An international high-net-worth individual sought to purchase a primary residence in the UK valued at £2,000,000. The client intended to fund the acquisition with a 25% deposit (£500,000), requiring a£1,500,000 mortgage.
While the client held substantial investment assets in the UK, he did not draw any income from them. Instead, his day-to-day living costs were funded through accumulated savings and additionally, the client received regular financial support from family based outside the UK. However, none of these income streams were structured in a way that mainstream lenders would typically accept for affordability assessment.
Core Challenge
The case presented multiple layers of complexity:
• No verifiable, consistent earned income (employment or self-employment)
• Investment wealth in the UK, but no income drawn from it
• Reliance on overseas family support, which is generally not accepted as sustainable mortgage servicing income
• Standard lenders unable to evidence affordability under conventional criteria
As a result, the case fell outside the risk appetite of almost all high-street mortgage providers.
Solution Approach
A specialist private bank was engaged to structure a lending solution based on a more holistic assessment of wealth and liquidity.
The key structuring elements were:
1. Investment-Based Lending Consideration:
Rather than relying on income, the lender agreed to assess the client’s UK investment portfolio as a form of repayment capacity. A percentage of the investment holdings was recognised as supporting debt servicing and long-term sustainability, even though the assets remained undrawn.

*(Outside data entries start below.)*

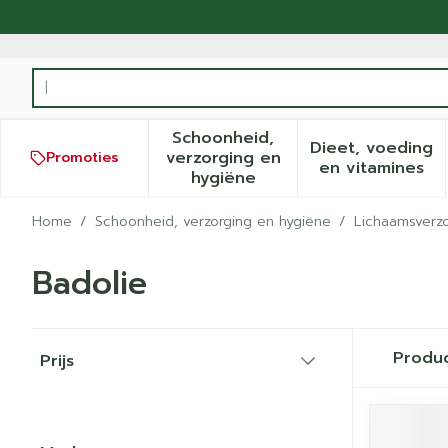
Ga naar de inhoud
Product, merk, categorie...
Schoonheid,
Dieet, voeding
verzorging en
Promoties
Toon submenu voor Schoonh
Toon sub
en vitamines
hygiëne
Home
/
Schoonheid, verzorging en hygiëne
/
Lichaamsverzo
Badolie
Doorgaan naar productlijst
Produ
Prijs
filter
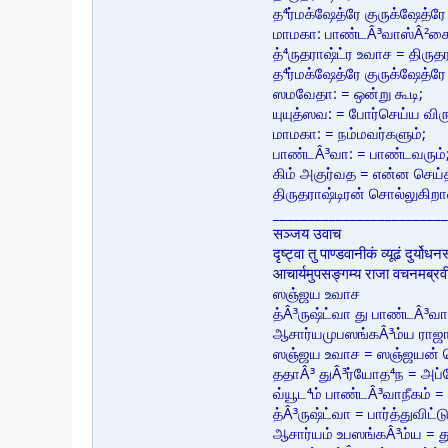
த⁴ர்மக்ஷேத்ரே குருக்ஷேத்ர
மாமகா: பாண்டÂ³வாஸ்Â²சை
த்⁴ருதராஷ்ட்ர உவாச = திருத
த⁴ர்மக்ஷேத்ரே குருக்ஷேத்ரே
ஸமவேதா: = ஒன்று கூடி;
யுயுத்ஸவ: = போர்செய்ய விரு
மாமகா: = நம்மவர்களும்;
பாண்டÂ³வா: = பாண்டவரும்
கிம் அகுர்வத = என்ன செய்
திருதராஷ்டிரன் சொல்லுகிறா
_________________________
सञ्जय उवाच
दृष्ट्वा तु पाण्डवानीकं व्यूढं दुर्योध
आचार्यमुपसङ्गम्य राजा वचनमब्र
ஸஞ்ஜய உவாச
த்Â³ருஷ்ட்வா து பாண்டÂ³வா
ஆசார்யமுபஸங்கÂ³ம்ய ராஜா
ஸஞ்ஜய உவாச = ஸஞ்ஜயன் ச
ததாÂ³ துÂ³ர்யோத⁴ந = அப
வ்யூட⁴ம் பாண்டÂ³வாநீகம்
த்Â³ருஷ்ட்வா = பார்த்துவிட்டு
ஆசார்யம் உபஸங்கÂ³ம்ய =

2. Wealth-Driven Affordability Model
The underwriting focused on:
Total net worth
Liquidity profile of the investment portfolio
Historical investment performance and stability
Ability to liquidate or leverage assets if required
3. Supplementary Financial Comfort (Family Support)
Although overseas family contributions could not be formally included in affordability calculations, the lender accepted documented evidence of these funds as additional comfort. This helped strengthen the overall credit narrative and reduced perceived servicing risk.
Outcome
The private bank approved the £1.5m mortgage based on a blended wealth and investment-backed underwriting model, rather than traditional income multiples.
The structure allowed the client to:
Retain full ownership of their UK investment portfolio
• Avoid forced liquidation of assets
• Secure financing despite non-standard income arrangements
• Proceed with the purchase of a £2m UK residential property
Key Takeaway
This case demonstrates how specialist private banking solutions can bridge the gap where conventional mortgage lending fails. By leveraging investment assets and applying a wealth-based underwriting approach, lenders can support high-value international clients whose financial strength is not reflected through traditional income metrics.